Marketers use any number of data points to inform the recommendations they make to customers. But do they really know the causes behind why customers prefer one product or message over another?
Well, one way to find out is using AI to analyze more data from the entire customer journey, instead of depending on limited results from specific A/B tests.
"The ability to understand the true drivers behind customer behavior across the journey is transformative," said Zubair Magrey, GM, marketing for U.K.-based decision-making software company causaLens at The MarTech Conference.
That's because the data alone doesn't provide a full picture. To get that you need to know the causes behind outcomes.
"You're not only interested in predicting which one of your clients are going to churn, or predicting what your clients are going to buy next," said Andre Franca, director of applied data at causaLens. "What you're interested in understanding is what is the best product that I should recommend to my clients? What is the best action for me to retain my clients?"
Ultimately, that means assembling the best mix of digital channels to reach customers. This, in turn, optimizes revenues.
"The question that you should be asking is what is the causal impact of adding or removing a new ad channel, knowing everything that you already know about your current marketing mix," Franca said.
Avoiding correlations to discover real causes
Predictive AI is frequently used to measure likelihood according to a percentage or score. Where did that number come from? More importantly, what are the causes behind those numbers?
"The real question that I should be asking is: What causes customer loyalty?" Franca explained. (Loyalty is a particularly complicated subject in marketing right now.) The key to answering this is avoid conclusions based on correlations.
"Everyone knows that correlation does not imply causation," said Franca. "And why is that right? We need to understand in which situations a correlation is actually causal."
It's basic logic, but an example helps. Let's say you have a very hot room filled with smoke and you want to get rid of both. The solution isn't turning down the heat. The heat didn't cause the smoke. Instead, there is a third element, a fire, that is causing both. The solution is to put out the fire.
So, why ditch A/B testing? It has limits
Separating correlations from causes requires adding more data from stages of the customer journey. A/B testing is a relatively simple method for deciding which of two options works better in a limited context. For instance, it could be the choice between two different product recommendations served to the same segment of customers.
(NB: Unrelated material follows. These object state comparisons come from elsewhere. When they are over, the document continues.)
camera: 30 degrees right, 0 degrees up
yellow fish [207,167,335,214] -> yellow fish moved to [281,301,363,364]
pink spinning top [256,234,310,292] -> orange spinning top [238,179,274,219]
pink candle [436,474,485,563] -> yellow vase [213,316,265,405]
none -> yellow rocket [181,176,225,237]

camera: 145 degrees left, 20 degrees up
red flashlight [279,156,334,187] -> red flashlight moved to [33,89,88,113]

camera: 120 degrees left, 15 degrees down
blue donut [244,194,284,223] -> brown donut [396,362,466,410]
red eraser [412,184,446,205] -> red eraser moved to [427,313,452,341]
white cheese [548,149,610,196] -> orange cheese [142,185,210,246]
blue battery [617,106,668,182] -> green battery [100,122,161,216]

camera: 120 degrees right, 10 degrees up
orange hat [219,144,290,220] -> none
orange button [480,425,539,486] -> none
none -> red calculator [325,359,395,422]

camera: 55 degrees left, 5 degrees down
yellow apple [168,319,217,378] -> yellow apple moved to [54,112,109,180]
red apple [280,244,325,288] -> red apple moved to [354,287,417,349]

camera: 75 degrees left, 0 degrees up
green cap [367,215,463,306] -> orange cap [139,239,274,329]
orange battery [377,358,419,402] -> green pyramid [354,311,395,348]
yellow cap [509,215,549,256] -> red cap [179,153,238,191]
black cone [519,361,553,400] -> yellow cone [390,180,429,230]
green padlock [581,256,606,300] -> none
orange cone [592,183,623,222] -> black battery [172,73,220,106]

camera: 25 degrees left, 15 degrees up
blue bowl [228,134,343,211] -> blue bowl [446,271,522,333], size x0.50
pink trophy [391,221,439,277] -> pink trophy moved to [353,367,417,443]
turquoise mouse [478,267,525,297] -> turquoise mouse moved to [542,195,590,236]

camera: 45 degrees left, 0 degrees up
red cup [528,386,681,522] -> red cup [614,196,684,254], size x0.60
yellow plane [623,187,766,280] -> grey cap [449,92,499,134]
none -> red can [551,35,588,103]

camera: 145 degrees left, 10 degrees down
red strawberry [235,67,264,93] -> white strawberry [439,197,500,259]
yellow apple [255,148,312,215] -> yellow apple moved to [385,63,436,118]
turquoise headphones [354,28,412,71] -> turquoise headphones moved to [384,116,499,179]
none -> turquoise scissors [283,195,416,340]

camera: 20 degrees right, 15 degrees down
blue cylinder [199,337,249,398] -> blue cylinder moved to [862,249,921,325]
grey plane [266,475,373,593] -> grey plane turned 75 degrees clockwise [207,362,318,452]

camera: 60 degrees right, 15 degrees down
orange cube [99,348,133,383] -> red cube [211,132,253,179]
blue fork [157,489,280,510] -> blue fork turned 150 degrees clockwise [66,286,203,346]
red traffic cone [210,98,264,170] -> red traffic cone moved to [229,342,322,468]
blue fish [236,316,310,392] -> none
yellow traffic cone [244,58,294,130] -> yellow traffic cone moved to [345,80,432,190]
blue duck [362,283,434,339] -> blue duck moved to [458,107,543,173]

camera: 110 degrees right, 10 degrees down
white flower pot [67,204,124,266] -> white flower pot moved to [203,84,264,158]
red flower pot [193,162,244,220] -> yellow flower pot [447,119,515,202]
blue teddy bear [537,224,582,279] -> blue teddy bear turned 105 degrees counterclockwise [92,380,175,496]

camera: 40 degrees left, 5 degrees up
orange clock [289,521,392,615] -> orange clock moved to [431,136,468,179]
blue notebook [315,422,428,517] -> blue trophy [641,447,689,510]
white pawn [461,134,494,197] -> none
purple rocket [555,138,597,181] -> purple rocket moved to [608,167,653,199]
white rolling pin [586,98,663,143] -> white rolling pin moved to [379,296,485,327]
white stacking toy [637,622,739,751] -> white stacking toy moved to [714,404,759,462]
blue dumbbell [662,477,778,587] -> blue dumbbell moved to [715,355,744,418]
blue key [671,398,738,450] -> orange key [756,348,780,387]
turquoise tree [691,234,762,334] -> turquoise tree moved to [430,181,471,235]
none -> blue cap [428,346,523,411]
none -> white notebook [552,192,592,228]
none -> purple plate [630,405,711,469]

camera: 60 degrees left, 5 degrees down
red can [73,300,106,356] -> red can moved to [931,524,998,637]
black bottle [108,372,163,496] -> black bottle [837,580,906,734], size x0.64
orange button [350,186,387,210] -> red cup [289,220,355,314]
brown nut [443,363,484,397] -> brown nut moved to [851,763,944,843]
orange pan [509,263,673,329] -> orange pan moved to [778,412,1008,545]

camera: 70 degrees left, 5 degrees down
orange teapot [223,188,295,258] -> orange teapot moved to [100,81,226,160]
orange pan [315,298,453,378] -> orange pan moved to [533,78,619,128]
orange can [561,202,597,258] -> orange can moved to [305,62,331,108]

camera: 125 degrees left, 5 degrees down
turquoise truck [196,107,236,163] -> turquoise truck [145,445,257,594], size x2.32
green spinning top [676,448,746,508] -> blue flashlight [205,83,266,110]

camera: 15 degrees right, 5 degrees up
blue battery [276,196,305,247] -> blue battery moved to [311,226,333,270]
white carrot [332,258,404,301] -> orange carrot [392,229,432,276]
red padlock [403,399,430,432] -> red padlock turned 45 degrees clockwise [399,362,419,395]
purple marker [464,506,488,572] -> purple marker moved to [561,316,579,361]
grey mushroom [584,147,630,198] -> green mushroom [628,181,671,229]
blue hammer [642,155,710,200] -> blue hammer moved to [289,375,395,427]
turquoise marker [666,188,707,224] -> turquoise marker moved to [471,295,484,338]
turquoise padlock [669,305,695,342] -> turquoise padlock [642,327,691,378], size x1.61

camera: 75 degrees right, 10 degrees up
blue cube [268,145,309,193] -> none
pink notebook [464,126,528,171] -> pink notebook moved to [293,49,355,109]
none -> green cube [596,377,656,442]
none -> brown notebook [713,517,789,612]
The A/B test is experimental and provides data about which of the two choices is more effective. But there are downsides. "Ultimately, this is very dependent on the experimental design and you're restricted in how you perform this experiment," said Franca. "Most importantly, it ignores the possibility that different clients are going to react differently to the options that you're giving them."
In A/B testing, the results show which option gets a better result, in that specific instance. But it doesn't explain why similar customers in the same segment respond differently. "With causal discovery, however, you don't necessarily need to be restricted to these limitations, because all that you need is to look through the data, and the data is going to tell you what is the causal effect and, at the end of the day, which parts of your cohort actually responded better to that intervention," said Franca.